Saturday, March 2, 2013

It's not because research is cheaper there

Robert Plomin on the genetics of various mental traits (source)

A Chinese research team is looking for genes that explain why IQ is higher in some people and lower in others:

Studies show that at least half of the variation in intelligence quotient, or IQ, is inherited. But while scientists have identified some genes that can significantly lower IQ—in people afflicted with mental retardation, for example—truly important genes that affect normal IQ variation have yet to be pinned down.

The Hong Kong researchers hope to crack the problem by comparing the genomes of super-high-IQ individuals with the genomes of people drawn from the general population. By studying the variation in the two groups, they hope to isolate some of the hereditary factors behind IQ. (Naik, 2013)

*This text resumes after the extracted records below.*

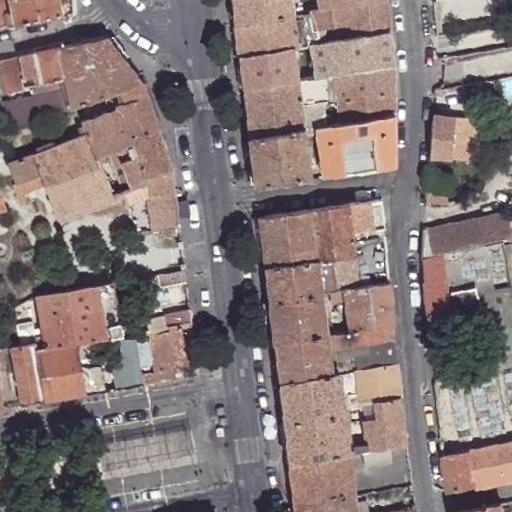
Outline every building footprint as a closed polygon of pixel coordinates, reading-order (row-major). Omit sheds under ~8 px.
[(10,0),(16,24),(72,12),(71,0),(10,0)] [(230,0),(233,23),(292,13),(290,0),(230,0)] [(354,37),(387,31),(383,0),(366,0),(320,8),(312,10),(313,21),(314,29),(320,27),(352,22),(354,37)] [(292,13),(296,46),(304,45),(300,12),(292,13)] [(233,23),(238,56),(293,48),(296,46),(292,13),(233,23)] [(336,72),(392,62),(387,31),(354,37),(346,38),(316,44),(310,44),(314,76),(326,74),(336,72)] [(66,75),(125,59),(106,35),(61,44),(66,75)] [(43,81),(66,75),(61,44),(35,51),(39,68),(43,81)] [(238,56),(241,88),(296,78),(293,48),(238,56)] [(26,86),(43,81),(39,68),(35,51),(22,53),(18,55),(26,86)] [(18,55),(0,59),(0,60),(8,91),(26,86),(18,55)] [(121,88),(142,80),(125,59),(66,75),(72,106),(75,105),(121,88)] [(392,62),(336,72),(338,102),(393,92),(392,62)] [(296,78),(301,112),(321,108),(320,100),(327,99),(326,74),(314,76),(296,78)] [(241,88),(247,138),(302,129),(301,112),(296,78),(241,88)] [(125,100),(146,93),(142,80),(121,88),(125,100)] [(1,104),(6,126),(35,121),(69,108),(67,102),(63,102),(59,91),(19,99),(8,103),(1,104)] [(393,92),(338,102),(340,123),(394,114),(393,92)] [(81,121),(86,133),(95,154),(105,149),(131,140),(130,137),(158,127),(146,93),(125,100),(109,105),(111,109),(81,121)] [(8,103),(19,99),(17,94),(7,97),(8,103)] [(478,117),(432,112),(428,155),(475,158),(478,117)] [(312,127),(316,127),(329,124),(327,113),(311,116),(312,127)] [(316,127),(322,175),(393,165),(394,114),(340,123),(329,124),(316,127)] [(148,176),(172,167),(158,127),(130,137),(131,140),(105,149),(109,159),(111,165),(120,161),(132,188),(146,182),(150,181),(148,176)] [(254,186),(309,177),(302,129),(247,138),(254,186)] [(9,163),(15,183),(21,181),(39,174),(42,181),(97,159),(95,154),(86,133),(9,163)] [(105,149),(95,154),(97,159),(99,163),(109,159),(105,149)] [(97,159),(42,181),(43,183),(56,217),(112,195),(99,163),(97,159)] [(152,229),(179,226),(172,167),(148,176),(150,181),(146,182),(149,196),(147,197),(152,229)] [(427,172),(425,188),(447,190),(448,174),(427,172)] [(21,181),(25,190),(43,183),(42,181),(39,174),(21,181)] [(15,183),(13,183),(17,193),(25,190),(21,181),(15,183)] [(0,187),(6,207),(19,204),(17,193),(13,183),(0,187)] [(350,230),(383,227),(380,197),(347,203),(350,230)] [(309,208),(315,258),(331,256),(331,257),(353,254),(350,230),(347,203),(309,208)] [(257,215),(263,265),(315,258),(309,208),(257,215)] [(476,217),(482,244),(511,238),(505,212),(476,217)] [(423,231),(420,257),(441,253),(482,244),(476,217),(423,231)] [(422,299),(426,328),(449,323),(446,294),(441,253),(420,257),(420,280),(422,299)] [(263,265),(269,300),(320,292),(328,290),(335,289),(331,262),(316,264),(315,258),(263,265)] [(158,286),(185,280),(184,268),(156,272),(158,286)] [(349,330),(393,322),(388,282),(342,288),(344,299),(349,330)] [(77,342),(106,336),(96,284),(37,295),(46,347),(77,342)] [(330,301),(344,299),(342,288),(335,289),(328,290),(330,301)] [(474,289),(446,294),(449,323),(478,320),(474,289)] [(269,300),(273,342),(326,334),(320,292),(269,300)] [(171,324),(190,320),(189,308),(163,312),(165,325),(171,324)] [(196,373),(190,320),(171,324),(165,325),(167,330),(148,334),(153,371),(142,373),(143,383),(177,377),(196,373)] [(368,342),(393,338),(393,322),(349,330),(326,334),(327,348),(368,342)] [(273,342),(279,382),(330,372),(327,348),(326,334),(273,342)] [(107,342),(106,336),(77,342),(78,349),(90,347),(91,346),(94,344),(95,346),(104,344),(104,343),(107,342)] [(355,368),(396,362),(394,344),(393,338),(368,342),(370,355),(353,357),(355,368)] [(45,401),(86,393),(82,368),(78,349),(77,342),(46,347),(36,349),(45,401)] [(21,405),(45,401),(36,349),(34,343),(20,345),(10,347),(21,405)] [(359,403),(400,396),(396,362),(355,368),(358,388),(359,403)] [(86,393),(104,390),(100,365),(82,368),(86,393)] [(337,371),(341,390),(358,388),(355,368),(337,371)] [(279,382),(283,420),(343,410),(343,408),(341,390),(337,371),(330,372),(279,382)] [(343,410),(348,451),(405,440),(400,396),(359,403),(347,407),(343,408),(343,410)] [(283,420),(288,461),(348,451),(343,410),(283,420)] [(191,459),(187,433),(105,447),(109,472),(191,459)] [(348,451),(353,492),(411,481),(405,440),(348,451)] [(511,440),(468,449),(475,486),(511,479),(511,440)] [(468,449),(441,455),(448,492),(475,486),(468,449)] [(289,473),(293,501),(353,492),(348,451),(288,461),(289,473)] [(293,501),(294,511),(355,511),(353,492),(293,501)] [(379,511),(381,511),(380,511),(385,511),(405,507),(404,494),(378,498),(379,511)] [(511,499),(500,502),(502,510),(511,507),(511,499)] [(500,502),(452,511),(501,511),(502,510),(500,502)]
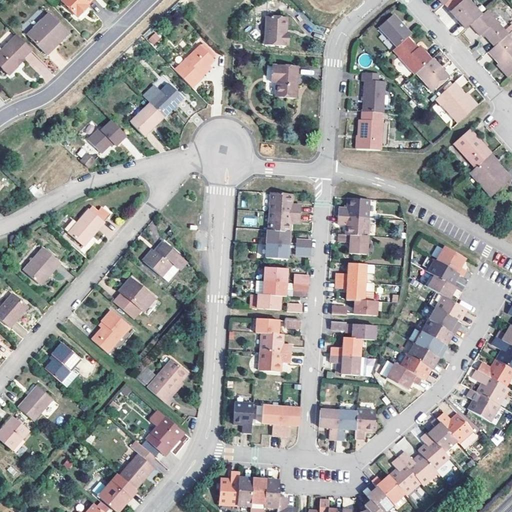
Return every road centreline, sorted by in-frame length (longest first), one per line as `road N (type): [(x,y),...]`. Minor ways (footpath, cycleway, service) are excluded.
road 1 (residential): [(305,459),(325,170)]
road 2 (residential): [(204,448),(226,161)]
road 3 (residential): [(165,163),(162,193),(0,384)]
road 4 (residential): [(305,459),(352,462),(368,454),(443,388),(485,317),(484,295)]
road 5 (residential): [(325,170),(417,195),(511,250)]
road 6 (residential): [(0,118),(48,95),(148,0)]
road 7 (residential): [(375,0),(335,45),(325,170)]
road 8 (residential): [(165,163),(103,177),(0,229)]
road 9 (residential): [(408,0),(511,117)]
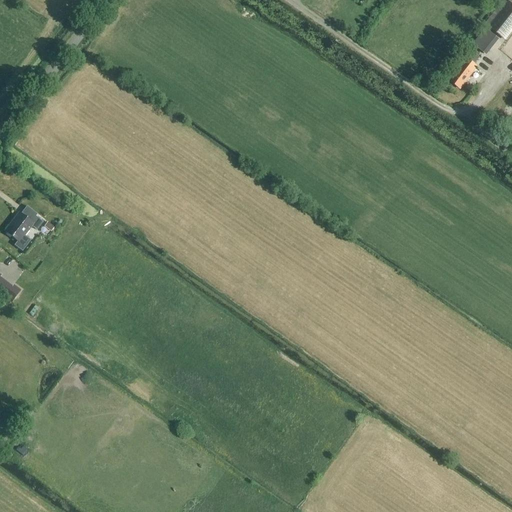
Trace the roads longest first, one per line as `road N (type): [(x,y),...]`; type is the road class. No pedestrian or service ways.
road 1 (track): [(290,0),(441,108),(462,109),(481,96)]
road 2 (unclassified): [(104,0),(0,137)]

The head of the team, Zhao Bowen, believes this question has not been resolved because it is too controversial. “People have chosen to ignore the genetics of intelligence for a long time," said Mr. Zhao, who hopes to publish his team's initial findings this summer. "People believe it's a controversial topic, especially in the West. That's not the case in China" (Naik, 2013).

Perhaps. But there is another reason: the apparently large number of genes involved and the relatively small effects of each one. This was the conclusion of Robert Plomin, a behavioral geneticist at the Institute of Psychiatry in London:

Failing to find genes for intelligence has, in itself, been very instructive for Plomin. Twin studies continue to persuade him that the genes exist. “There is ultimately DNA variation responsible for it,” he says. But each of the variations detected so far only makes a tiny contribution to differences in intelligence. “I think nobody thought that the biggest effects would account for less than 1 percent,” Plomin points out. 

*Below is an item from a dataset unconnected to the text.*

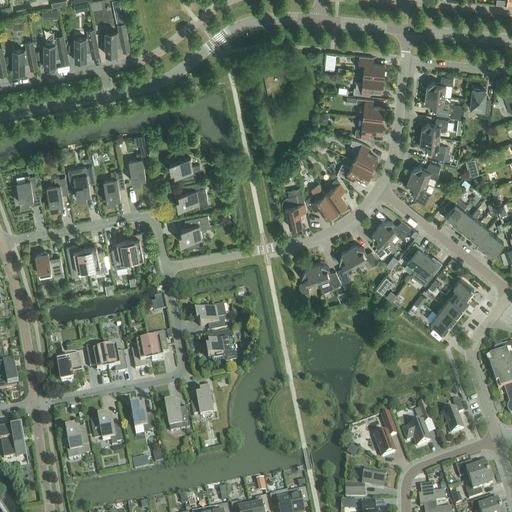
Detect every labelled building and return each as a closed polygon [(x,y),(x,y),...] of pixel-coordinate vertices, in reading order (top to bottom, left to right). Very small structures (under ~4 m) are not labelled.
[(119,0),(113,0),(112,0),(114,11),(122,10),(119,0)] [(46,8),(46,17),(61,17),(61,9),(46,8)] [(123,51),(130,50),(125,23),(117,25),(119,31),(105,32),(106,54),(117,54),(117,47),(122,47),(123,51)] [(98,46),(97,40),(96,40),(94,29),(87,31),(88,37),(74,38),(75,60),(86,60),(86,53),(91,53),(92,57),(99,56),(97,46),(98,46)] [(57,44),(54,44),(54,31),(44,40),(44,44),(43,44),(44,66),(56,66),(55,59),(60,59),(61,63),(69,62),(63,35),(56,37),(57,44)] [(30,70),(38,68),(33,41),(25,43),(26,50),(13,50),(13,72),(25,72),(25,65),(29,65),(30,70)] [(334,69),(334,53),(325,53),(325,69),(334,69)] [(383,77),(385,65),(373,63),(373,57),(359,56),(358,65),(361,68),(364,69),(363,75),(383,77)] [(382,90),(383,77),(363,75),(362,83),(356,83),(356,88),(354,87),(353,94),(370,95),(370,89),(382,90)] [(427,86),(426,94),(444,96),(446,85),(452,86),(453,78),(441,76),(440,84),(436,83),(434,81),(427,86)] [(489,116),(490,101),(484,101),(486,90),(472,88),(470,108),(479,109),(478,115),(489,116)] [(511,92),(503,95),(509,112),(511,111),(511,92)] [(444,96),(426,94),(425,102),(430,109),(433,107),(437,107),(436,115),(448,116),(450,104),(444,103),(444,96)] [(362,118),(383,120),(384,107),(372,106),(373,100),(357,98),(356,104),(364,105),(362,118)] [(453,104),(454,114),(462,113),(461,104),(453,104)] [(382,133),(383,120),(362,118),(361,131),(355,130),(355,136),(369,138),(370,132),(382,133)] [(420,136),(439,138),(440,131),(447,130),(448,120),(436,118),(435,126),(431,125),(429,122),(421,128),(420,136)] [(438,144),(439,138),(420,136),(420,143),(425,151),(428,149),(432,149),(431,157),(443,159),(446,146),(438,144)] [(353,160),(372,169),(377,158),(367,153),(369,147),(358,141),(352,140),(350,144),(353,146),(351,151),(357,153),(353,160)] [(92,153),(94,164),(100,163),(99,160),(102,160),(101,154),(98,155),(97,152),(92,153)] [(150,169),(151,169),(147,152),(147,154),(141,155),(141,153),(136,154),(137,159),(128,161),(133,182),(142,180),(141,177),(146,176),(144,169),(150,168),(150,169)] [(182,180),(202,176),(201,175),(200,176),(199,170),(200,170),(199,165),(192,166),(190,157),(169,162),(171,171),(174,170),(175,175),(182,173),(183,179),(181,179),(182,180)] [(466,161),(470,176),(479,174),(474,159),(466,161)] [(366,181),(372,169),(353,160),(350,167),(342,163),(337,173),(339,175),(353,181),(355,176),(366,181)] [(409,176),(427,183),(429,177),(437,179),(440,166),(428,163),(426,170),(422,169),(421,165),(412,169),(409,176)] [(86,166),(81,167),(68,170),(71,182),(74,181),(78,198),(87,196),(86,193),(91,192),(89,185),(95,184),(95,185),(96,185),(92,165),(91,165),(92,167),(86,168),(86,166)] [(125,190),(126,189),(122,169),(121,170),(121,171),(116,172),(116,171),(110,172),(112,179),(103,181),(107,202),(117,200),(116,197),(121,196),(119,189),(125,188),(125,190)] [(38,191),(39,191),(35,174),(35,175),(30,176),(29,175),(24,176),(25,181),(17,182),(21,204),(30,202),(29,199),(34,198),(32,191),(38,190),(38,191)] [(68,196),(69,196),(65,176),(64,176),(65,177),(59,179),(59,177),(54,178),(55,185),(46,187),(51,208),(60,206),(59,203),(64,202),(62,195),(68,194),(68,196)] [(424,190),(427,183),(409,176),(406,183),(410,192),(413,190),(417,192),(414,199),(425,205),(431,193),(424,190)] [(325,194),(336,210),(347,203),(340,193),(345,190),(337,178),(332,181),(335,186),(325,194)] [(205,188),(202,188),(200,189),(199,183),(200,183),(200,182),(183,186),(185,186),(186,191),(178,193),(179,197),(176,198),(178,207),(199,203),(200,205),(208,203),(205,188)] [(336,210),(325,194),(318,184),(312,188),(315,193),(306,200),(314,212),(319,208),(326,218),(336,210)] [(491,192),(496,204),(501,202),(498,191),(497,189),(491,192)] [(453,223),(463,209),(467,205),(458,198),(460,196),(455,192),(444,207),(448,211),(444,217),(453,223)] [(288,197),(288,196),(287,197),(285,197),(284,198),(283,200),(282,201),(282,202),(281,204),(281,205),(282,207),(282,208),(286,208),(290,227),(303,224),(300,213),(306,211),(302,194),(288,197)] [(461,229),(472,215),(463,209),(453,223),(461,229)] [(475,218),(480,212),(477,210),(472,216),(472,215),(461,229),(469,236),(480,222),(475,218)] [(184,219),(185,227),(181,228),(182,232),(179,233),(181,242),(185,241),(186,248),(198,245),(197,239),(202,238),(200,229),(210,228),(207,214),(184,219)] [(377,227),(391,240),(396,235),(402,239),(410,229),(400,222),(395,227),(392,224),(392,221),(383,221),(377,227)] [(477,242),(487,230),(488,228),(480,222),(469,236),(477,242)] [(386,245),(391,240),(377,227),(372,232),(372,241),(376,241),(379,244),(374,250),(381,259),(391,251),(386,245)] [(484,250),(495,236),(487,230),(477,242),(476,243),(484,250)] [(128,240),(132,260),(143,258),(142,252),(149,251),(145,231),(133,234),(134,239),(128,240)] [(495,236),(484,250),(492,257),(503,243),(495,236)] [(126,261),(132,260),(128,240),(116,242),(118,248),(111,249),(115,269),(127,266),(126,261)] [(415,269),(427,255),(418,248),(419,246),(414,242),(404,255),(409,259),(406,263),(415,269)] [(89,268),(85,249),(79,250),(78,245),(66,247),(72,277),(79,276),(78,271),(89,268)] [(348,249),(357,266),(363,262),(368,268),(378,261),(371,251),(365,255),(363,251),(364,248),(355,245),(348,249)] [(85,249),(89,268),(94,267),(96,273),(107,270),(103,251),(97,252),(96,246),(85,249)] [(352,269),(357,266),(348,249),(341,253),(339,262),(342,263),(344,266),(338,270),(343,283),(351,280),(348,274),(353,271),(352,269)] [(52,276),(63,274),(60,257),(49,259),(48,253),(46,253),(45,251),(38,255),(36,255),(36,257),(34,258),(38,266),(40,275),(51,272),(52,276)] [(427,255),(415,269),(411,274),(425,285),(433,275),(442,263),(437,259),(435,261),(427,255)] [(313,265),(319,283),(323,293),(341,284),(335,271),(328,274),(327,270),(328,267),(320,263),(313,265)] [(308,287),(319,283),(313,265),(306,267),(301,276),(305,277),(306,281),(299,283),(301,297),(310,295),(308,287)] [(386,277),(377,289),(383,294),(388,287),(389,288),(393,282),(386,277)] [(436,286),(439,289),(442,285),(435,279),(431,283),(436,286)] [(455,289),(467,298),(474,289),(460,279),(453,287),(455,289)] [(112,283),(104,285),(106,294),(114,293),(112,283)] [(463,308),(470,299),(467,298),(455,289),(453,287),(451,286),(445,294),(449,297),(463,308)] [(457,316),(463,308),(449,297),(443,305),(457,316)] [(156,299),(157,303),(154,304),(156,313),(165,311),(163,298),(156,299)] [(212,307),(213,310),(195,314),(197,323),(199,322),(200,327),(208,325),(209,331),(207,331),(207,332),(227,328),(227,327),(225,328),(224,322),(226,322),(223,305),(212,307)] [(451,324),(457,316),(443,305),(437,313),(451,324)] [(451,324),(437,313),(432,310),(427,316),(427,318),(431,321),(430,322),(444,333),(451,324)] [(148,341),(152,361),(163,359),(162,353),(168,352),(164,332),(153,335),(154,340),(148,341)] [(210,336),(212,343),(208,344),(209,349),(206,349),(208,359),(222,356),(223,363),(236,360),(231,332),(210,336)] [(146,362),(152,361),(148,341),(136,343),(137,349),(131,350),(135,370),(147,367),(146,362)] [(81,350),(80,342),(66,344),(67,353),(81,350)] [(511,358),(507,344),(494,348),(496,354),(486,358),(498,390),(504,388),(509,403),(507,405),(507,407),(507,410),(508,412),(509,413),(511,415),(511,358)] [(109,369),(105,350),(99,351),(98,345),(86,348),(90,367),(96,366),(97,372),(109,369)] [(105,350),(109,369),(114,368),(115,374),(127,371),(123,351),(117,353),(116,347),(105,350)] [(0,392),(17,389),(14,373),(16,373),(12,350),(11,350),(13,360),(0,362),(0,392)] [(79,354),(68,357),(68,355),(56,357),(57,362),(59,371),(58,380),(60,380),(61,382),(63,382),(71,382),(71,380),(73,380),(72,373),(82,371),(79,354)] [(222,386),(228,384),(226,376),(219,378),(222,386)] [(200,416),(213,413),(209,392),(200,394),(200,397),(196,397),(197,403),(192,405),(191,403),(193,417),(194,417),(194,415),(199,414),(200,416)] [(457,414),(464,411),(459,400),(453,402),(455,409),(443,413),(451,434),(463,429),(457,414)] [(190,428),(189,425),(185,406),(185,408),(179,409),(179,406),(174,407),(174,404),(164,406),(169,427),(170,431),(178,430),(190,428)] [(155,432),(156,432),(152,412),(151,412),(151,414),(146,415),(144,407),(140,408),(139,406),(130,407),(134,429),(143,427),(144,434),(149,433),(149,431),(155,430),(155,432)] [(431,420),(426,407),(414,411),(417,419),(422,417),(424,423),(431,420)] [(389,437),(396,435),(388,413),(381,416),(387,432),(375,437),(382,457),(395,453),(389,437)] [(122,444),(123,443),(119,423),(118,424),(119,425),(113,426),(112,419),(107,420),(107,417),(98,419),(102,440),(110,438),(112,446),(117,445),(117,443),(122,442),(122,444)] [(422,421),(409,426),(410,427),(402,430),(407,441),(414,438),(417,447),(429,442),(422,421)] [(28,465),(24,441),(22,442),(19,426),(0,429),(0,441),(4,458),(26,454),(28,465)] [(68,460),(80,457),(85,456),(84,454),(90,453),(90,455),(91,455),(87,435),(86,429),(75,432),(75,429),(65,431),(69,450),(66,450),(68,460)] [(163,460),(161,450),(154,452),(156,462),(163,460)] [(469,481),(491,474),(489,467),(486,468),(485,464),(473,468),(471,461),(456,467),(459,478),(467,475),(469,481)] [(384,487),(386,474),(364,470),(362,483),(384,487)] [(493,480),(491,474),(469,481),(471,486),(465,488),(469,499),(482,495),(481,489),(492,485),(491,481),(493,480)] [(256,491),(265,489),(263,477),(254,479),(256,491)] [(420,504),(436,501),(445,500),(444,491),(433,492),(432,484),(420,486),(421,494),(418,495),(420,504)] [(225,493),(231,492),(230,485),(218,487),(220,500),(225,499),(225,493)] [(345,497),(364,497),(364,486),(345,486),(345,497)] [(287,493),(291,511),(303,511),(302,504),(308,502),(305,489),(287,493)] [(279,511),(291,511),(287,493),(287,491),(276,493),(276,494),(269,496),(272,510),(279,508),(279,511)] [(458,493),(452,495),(456,504),(462,502),(458,493)] [(249,504),(250,511),(262,511),(263,511),(269,510),(266,496),(255,499),(256,502),(249,504)] [(474,511),(497,511),(503,510),(501,504),(499,505),(497,500),(486,504),(484,499),(470,503),(472,509),(473,509),(474,511)] [(424,511),(451,511),(451,507),(437,509),(436,501),(420,504),(420,507),(424,507),(424,511)] [(250,511),(249,504),(242,505),(242,502),(231,504),(232,511),(250,511)] [(375,510),(375,508),(374,502),(361,503),(361,511),(386,511),(386,508),(375,510)]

That means that there must be hundreds—perhaps thousands—of genes that together produce the full range of gene-based variation in intelligence. (Zimmer, 2008)

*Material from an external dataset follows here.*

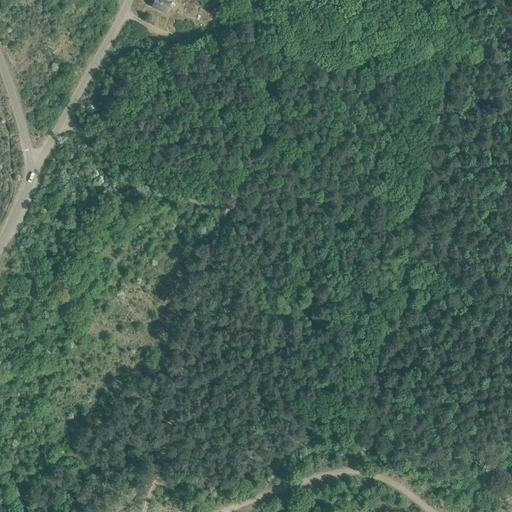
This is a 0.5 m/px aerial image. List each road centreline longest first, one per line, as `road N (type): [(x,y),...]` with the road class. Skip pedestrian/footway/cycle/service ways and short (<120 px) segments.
road 1 (unknown): [(258,0),(323,200),(320,276),(292,406),(248,474),(153,484),(120,511)]
road 2 (unclassified): [(34,172),(129,0)]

This should be no surprise. Natural selection doesn’t act on genes, at least not directly. It acts on phenotypes—the flesh-and-blood outcomes of genes. Selection for intelligence will thus affect any gene that has some kind of intelligence-boosting effect.  This point has been made by Linda Gottfredson, a psychology professor at the University of Delaware:

[...] within-group ('individual") differences in intelligence will involve 1000s of genes of small effect, so we can expect that for between-group differences too. Many of the genes will not be specific to intelligence per se but influence broad physiological processes that affect brain structure and function. This would include cardiovascular fitness and much more. (Go exercise, guys!)

I read that perhaps half our genes are expressed in the brain. If half of our segregating genes are too (the 0.1% on which humans are estimated to differ), that's still 1.5 million base pairs or "SNPs" (of 3 billion total).

This indicates the challenge, even if we ignore other important genomic differences (e.g., number of times a given segment of the chromosome is repeated, like a stutter).

[...] This is not to say, of course, that we can't pin down heritabilities for various mean group differences (we could right now if researchers were willing) or that we won't be able to identify numbers or classes of genes on which groups differ most. But it's looking unlikely that we'll be able to pinpoint a list of specific genes that explain much of the normal variation in g, either within or between groups. (Gottfredson, 2013)

Interestingly, Robert Plomin is mentioned as one of the people involved in the Chinese project. Has this research been offshored to a country where the intellectual climate is less restrictive? In addition, since Plomin is aware of the limitations of this kind of study, he might know something that the rest of us don’t. Perhaps among the many genes with small effects there are a few with big effects …


Gottfredon, L. (2013). H-bd discussion list, February 22, 2013

Naik, G. (2013). A genetic code for genius, The Wall Street Journal, February 15

Zimmer, C. (2008). The search for intelligence. Scientific American, October, pp. 68-75.